Wilds run $25/each here out of someone's basement LFS prolly pay more near $70 each guessin. Not really all that common either but are out there.


----------



## MiSo (May 3, 2005)

i've got a clown pleco that stays inside one of my caves practically all day.
i've had him for over a month and i've never seen him do anything but hide in the cave.
he doesn't even go for the driftwood, just stays in his cave and does nothing.


----------



## shev (Jan 18, 2005)

its gotta be the right kind of driftwood, things like mopani and bogwood. mine almost never leaves it. if you have enough pieces of driftwood you can get more than one clown pleco, but they are very territorial towards one another.


----------



## bsmith (May 6, 2005)

yes shev i really wanted to get two plecos in my tank but i have heard about the territory problem so i was planning on one unfortunatly.
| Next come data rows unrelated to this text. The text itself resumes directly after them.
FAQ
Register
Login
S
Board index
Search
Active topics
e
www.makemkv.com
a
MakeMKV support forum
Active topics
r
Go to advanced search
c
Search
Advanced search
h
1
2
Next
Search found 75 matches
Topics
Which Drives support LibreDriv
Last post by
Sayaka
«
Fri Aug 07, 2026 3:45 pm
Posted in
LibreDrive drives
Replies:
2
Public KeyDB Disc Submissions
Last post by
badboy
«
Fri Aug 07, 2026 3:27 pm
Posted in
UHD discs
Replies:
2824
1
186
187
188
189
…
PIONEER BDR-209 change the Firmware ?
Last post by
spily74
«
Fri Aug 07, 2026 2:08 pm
I dont know what kind of driftwood i have, two are light and one is a little darker ! thats all i know


----------



## Damon (Jan 18, 2005)

Funny how noone mentioned tank size needs for plecos. Common need 55 gallons as they get large. Bristlenosed plecos can be kept in smaller tanks (20 gallons minimum). No plecos do well in brackish tanks. Before choosing a pleco, you need to decide where its going to be kept, and what type of tank its going in. You may end up with a pleco that is not a vegetarian but in fact a carnivore. A lot perfer wood and algae but many, many dont.


----------



## bsmith (May 6, 2005)

Simpte, sorry about the confusion i did fail to mention the size of my tank but i think everyone knew that it was for my 40gallon freshwater tank with my cichlids, hope that cleared some up for ya !


----------



## MiSo (May 3, 2005)

i've got malasian driftwood in my tank and i've never seen my clown pleco hang out on it. i tried moving the wood closer to the cave entrance also hoping he'd check it out but he just hides in the cave all day.


----------



## bsmith (May 6, 2005)

ok well then lets try something else, im gonna get 5 labs 6 johanni in my 40 gallon, i want 2 plecos, can i have that or can i just have 1 ? and also what are some dwarf plecos that i can get besides BN ?


----------



## Guest (Jul 5, 2005)

depends on the pleco whether you can have more than one, but isnt that tank a little over stocked?


----------



## bsmith (May 6, 2005)

i dont think it is over stocked.. i just got those numbers from other people, what seems right to you ?
and what type of pleco will allow me to keep 2 of them, and not getting too big !


----------